===== DATA FOR REVIEW
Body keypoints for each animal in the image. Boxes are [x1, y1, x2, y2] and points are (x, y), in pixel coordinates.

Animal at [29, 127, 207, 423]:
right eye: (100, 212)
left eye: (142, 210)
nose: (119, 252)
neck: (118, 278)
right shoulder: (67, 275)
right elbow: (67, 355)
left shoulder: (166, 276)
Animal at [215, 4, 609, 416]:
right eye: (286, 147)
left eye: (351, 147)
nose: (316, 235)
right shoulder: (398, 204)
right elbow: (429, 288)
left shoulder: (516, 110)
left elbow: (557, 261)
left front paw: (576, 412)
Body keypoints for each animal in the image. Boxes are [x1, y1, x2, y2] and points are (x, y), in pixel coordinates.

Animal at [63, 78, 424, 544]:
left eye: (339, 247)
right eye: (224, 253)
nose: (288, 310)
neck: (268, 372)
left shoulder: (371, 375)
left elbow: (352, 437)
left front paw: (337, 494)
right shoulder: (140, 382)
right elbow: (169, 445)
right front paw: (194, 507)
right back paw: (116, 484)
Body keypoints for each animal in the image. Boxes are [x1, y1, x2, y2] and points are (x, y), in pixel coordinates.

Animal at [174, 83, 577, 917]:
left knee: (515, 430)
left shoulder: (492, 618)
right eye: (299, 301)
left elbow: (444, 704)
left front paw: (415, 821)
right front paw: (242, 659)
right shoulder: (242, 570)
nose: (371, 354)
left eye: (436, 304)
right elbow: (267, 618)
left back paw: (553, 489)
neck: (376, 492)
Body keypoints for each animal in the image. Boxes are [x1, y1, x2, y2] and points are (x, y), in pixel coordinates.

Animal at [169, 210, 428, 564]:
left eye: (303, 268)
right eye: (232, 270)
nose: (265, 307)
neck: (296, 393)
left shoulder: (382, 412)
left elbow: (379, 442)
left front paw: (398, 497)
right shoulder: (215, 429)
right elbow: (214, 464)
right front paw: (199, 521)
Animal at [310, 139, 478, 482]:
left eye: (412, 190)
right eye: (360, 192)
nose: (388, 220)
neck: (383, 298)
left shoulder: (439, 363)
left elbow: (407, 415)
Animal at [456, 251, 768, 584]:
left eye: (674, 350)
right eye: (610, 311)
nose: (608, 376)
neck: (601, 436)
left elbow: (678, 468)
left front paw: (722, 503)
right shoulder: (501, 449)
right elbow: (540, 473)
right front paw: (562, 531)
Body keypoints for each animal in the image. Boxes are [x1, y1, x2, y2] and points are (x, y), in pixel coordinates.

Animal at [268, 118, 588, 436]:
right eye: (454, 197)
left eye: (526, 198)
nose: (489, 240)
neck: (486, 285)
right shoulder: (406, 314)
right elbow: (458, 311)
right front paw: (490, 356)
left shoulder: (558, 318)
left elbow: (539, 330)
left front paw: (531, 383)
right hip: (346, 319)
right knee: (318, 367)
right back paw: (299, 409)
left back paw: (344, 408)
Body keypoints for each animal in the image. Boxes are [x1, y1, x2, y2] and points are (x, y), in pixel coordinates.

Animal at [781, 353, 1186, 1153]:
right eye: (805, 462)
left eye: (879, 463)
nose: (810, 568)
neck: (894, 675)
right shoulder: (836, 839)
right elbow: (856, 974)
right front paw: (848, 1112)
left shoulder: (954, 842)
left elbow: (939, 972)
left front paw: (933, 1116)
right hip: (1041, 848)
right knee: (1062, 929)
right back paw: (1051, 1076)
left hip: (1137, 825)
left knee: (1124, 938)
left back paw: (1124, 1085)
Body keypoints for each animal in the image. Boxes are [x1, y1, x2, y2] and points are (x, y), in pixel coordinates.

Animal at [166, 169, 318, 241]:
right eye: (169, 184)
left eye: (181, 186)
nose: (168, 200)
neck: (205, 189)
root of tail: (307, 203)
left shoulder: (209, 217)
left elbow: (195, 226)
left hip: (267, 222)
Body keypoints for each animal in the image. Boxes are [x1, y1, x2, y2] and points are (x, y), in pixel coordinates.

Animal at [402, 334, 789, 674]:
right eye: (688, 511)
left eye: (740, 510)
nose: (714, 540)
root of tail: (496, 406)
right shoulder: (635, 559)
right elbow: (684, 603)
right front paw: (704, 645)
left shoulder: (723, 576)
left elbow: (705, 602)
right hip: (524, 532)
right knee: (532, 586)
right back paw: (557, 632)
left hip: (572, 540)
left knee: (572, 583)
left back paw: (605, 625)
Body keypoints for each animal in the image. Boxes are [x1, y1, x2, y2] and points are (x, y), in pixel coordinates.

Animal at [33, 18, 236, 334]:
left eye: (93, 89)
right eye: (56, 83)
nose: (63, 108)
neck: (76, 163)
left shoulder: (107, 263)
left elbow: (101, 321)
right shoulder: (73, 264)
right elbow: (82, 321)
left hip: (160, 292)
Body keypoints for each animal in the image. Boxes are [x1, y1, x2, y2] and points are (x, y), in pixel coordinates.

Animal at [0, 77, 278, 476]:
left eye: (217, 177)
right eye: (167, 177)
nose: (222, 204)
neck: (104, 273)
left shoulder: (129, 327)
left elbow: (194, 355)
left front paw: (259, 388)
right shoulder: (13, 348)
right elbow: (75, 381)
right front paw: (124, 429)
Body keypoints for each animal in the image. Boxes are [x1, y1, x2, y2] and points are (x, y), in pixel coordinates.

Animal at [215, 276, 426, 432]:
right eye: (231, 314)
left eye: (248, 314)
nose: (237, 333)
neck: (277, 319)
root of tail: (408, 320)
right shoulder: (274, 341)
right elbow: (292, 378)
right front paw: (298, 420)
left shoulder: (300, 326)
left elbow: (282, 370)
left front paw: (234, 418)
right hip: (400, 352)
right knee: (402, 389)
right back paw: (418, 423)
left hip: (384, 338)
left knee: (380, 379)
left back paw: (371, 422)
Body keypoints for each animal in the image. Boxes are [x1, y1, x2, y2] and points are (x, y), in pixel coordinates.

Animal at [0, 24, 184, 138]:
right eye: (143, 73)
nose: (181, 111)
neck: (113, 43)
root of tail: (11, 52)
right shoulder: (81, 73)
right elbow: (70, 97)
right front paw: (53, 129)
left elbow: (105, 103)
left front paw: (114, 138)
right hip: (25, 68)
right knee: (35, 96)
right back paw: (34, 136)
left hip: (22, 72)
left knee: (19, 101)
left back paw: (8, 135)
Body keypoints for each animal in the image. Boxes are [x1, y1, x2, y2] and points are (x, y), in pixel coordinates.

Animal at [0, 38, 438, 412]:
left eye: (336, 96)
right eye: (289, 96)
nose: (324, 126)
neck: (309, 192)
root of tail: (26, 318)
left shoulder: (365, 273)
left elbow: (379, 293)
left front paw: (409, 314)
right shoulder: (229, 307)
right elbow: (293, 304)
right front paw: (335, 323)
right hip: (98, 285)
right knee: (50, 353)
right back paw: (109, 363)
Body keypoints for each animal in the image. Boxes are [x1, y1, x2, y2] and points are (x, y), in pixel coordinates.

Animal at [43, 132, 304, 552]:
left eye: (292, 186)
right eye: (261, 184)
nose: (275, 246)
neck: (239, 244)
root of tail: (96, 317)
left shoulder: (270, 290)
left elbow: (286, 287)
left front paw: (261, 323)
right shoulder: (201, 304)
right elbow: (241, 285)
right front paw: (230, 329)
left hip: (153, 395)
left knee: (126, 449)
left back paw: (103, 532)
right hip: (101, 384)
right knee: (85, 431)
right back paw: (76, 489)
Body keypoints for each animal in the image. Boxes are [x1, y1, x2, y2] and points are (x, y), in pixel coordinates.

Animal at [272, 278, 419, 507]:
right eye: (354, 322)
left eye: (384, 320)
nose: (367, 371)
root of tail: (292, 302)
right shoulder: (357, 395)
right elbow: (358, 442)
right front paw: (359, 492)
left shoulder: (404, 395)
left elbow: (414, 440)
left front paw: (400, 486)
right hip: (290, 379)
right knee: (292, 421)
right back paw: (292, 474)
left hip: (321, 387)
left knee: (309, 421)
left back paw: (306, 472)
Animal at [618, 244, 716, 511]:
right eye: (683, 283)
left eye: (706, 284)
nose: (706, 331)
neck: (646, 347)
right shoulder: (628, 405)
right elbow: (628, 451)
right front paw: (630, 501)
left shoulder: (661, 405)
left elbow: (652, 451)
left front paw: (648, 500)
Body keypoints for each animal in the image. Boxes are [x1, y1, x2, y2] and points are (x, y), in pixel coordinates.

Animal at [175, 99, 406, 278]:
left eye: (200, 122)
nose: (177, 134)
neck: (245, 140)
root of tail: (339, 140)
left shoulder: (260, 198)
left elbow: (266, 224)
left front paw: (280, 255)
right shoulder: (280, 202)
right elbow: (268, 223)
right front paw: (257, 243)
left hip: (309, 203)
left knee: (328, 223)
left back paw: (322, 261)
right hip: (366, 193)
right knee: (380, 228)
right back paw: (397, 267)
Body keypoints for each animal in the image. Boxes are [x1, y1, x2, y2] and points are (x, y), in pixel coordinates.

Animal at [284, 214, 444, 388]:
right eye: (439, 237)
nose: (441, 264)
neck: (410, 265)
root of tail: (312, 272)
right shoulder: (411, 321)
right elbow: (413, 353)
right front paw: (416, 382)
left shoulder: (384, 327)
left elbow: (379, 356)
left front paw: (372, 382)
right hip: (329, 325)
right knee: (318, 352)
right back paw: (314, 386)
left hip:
==========
■ WHAT TO PRODUCE: Print the lines above from the one with "left shoulder: (270, 290)" through the one with "left front paw: (372, 382)", both included, exactly as written and nothing more.

■ COMPLETED EXERCISE:
left shoulder: (270, 290)
left elbow: (286, 287)
left front paw: (261, 323)
right shoulder: (201, 304)
right elbow: (241, 285)
right front paw: (230, 329)
left hip: (153, 395)
left knee: (126, 449)
left back paw: (103, 532)
right hip: (101, 384)
right knee: (85, 431)
right back paw: (76, 489)
Body keypoints for each animal in the image. Boxes are [x1, y1, x2, y2] and points are (x, y), in pixel coordinates.

Animal at [272, 278, 419, 507]:
right eye: (354, 322)
left eye: (384, 320)
nose: (367, 371)
root of tail: (292, 302)
right shoulder: (357, 395)
right elbow: (358, 442)
right front paw: (359, 492)
left shoulder: (404, 395)
left elbow: (414, 440)
left front paw: (400, 486)
right hip: (290, 379)
right knee: (292, 421)
right back paw: (292, 474)
left hip: (321, 387)
left knee: (309, 421)
left back paw: (306, 472)
Animal at [618, 244, 716, 511]:
right eye: (683, 283)
left eye: (706, 284)
nose: (706, 331)
neck: (646, 347)
right shoulder: (628, 405)
right elbow: (628, 451)
right front paw: (630, 501)
left shoulder: (661, 405)
left elbow: (652, 451)
left front paw: (648, 500)
Body keypoints for each animal in the image. Boxes are [x1, y1, x2, y2] and points are (x, y), in pixel coordinates.

Animal at [175, 99, 406, 278]:
left eye: (200, 122)
nose: (177, 134)
neck: (245, 140)
root of tail: (339, 140)
left shoulder: (260, 198)
left elbow: (266, 224)
left front paw: (280, 255)
right shoulder: (280, 202)
right elbow: (268, 223)
right front paw: (257, 243)
left hip: (309, 203)
left knee: (328, 223)
left back paw: (322, 261)
right hip: (366, 193)
right knee: (380, 228)
right back paw: (397, 267)
Body keypoints for each animal in the image. Boxes are [x1, y1, x2, y2] and points are (x, y), in pixel coordinates.

Animal at [284, 214, 444, 388]:
right eye: (439, 237)
nose: (441, 264)
neck: (410, 265)
root of tail: (312, 272)
right shoulder: (411, 321)
right elbow: (413, 353)
right front paw: (416, 382)
left shoulder: (384, 327)
left elbow: (379, 356)
left front paw: (372, 382)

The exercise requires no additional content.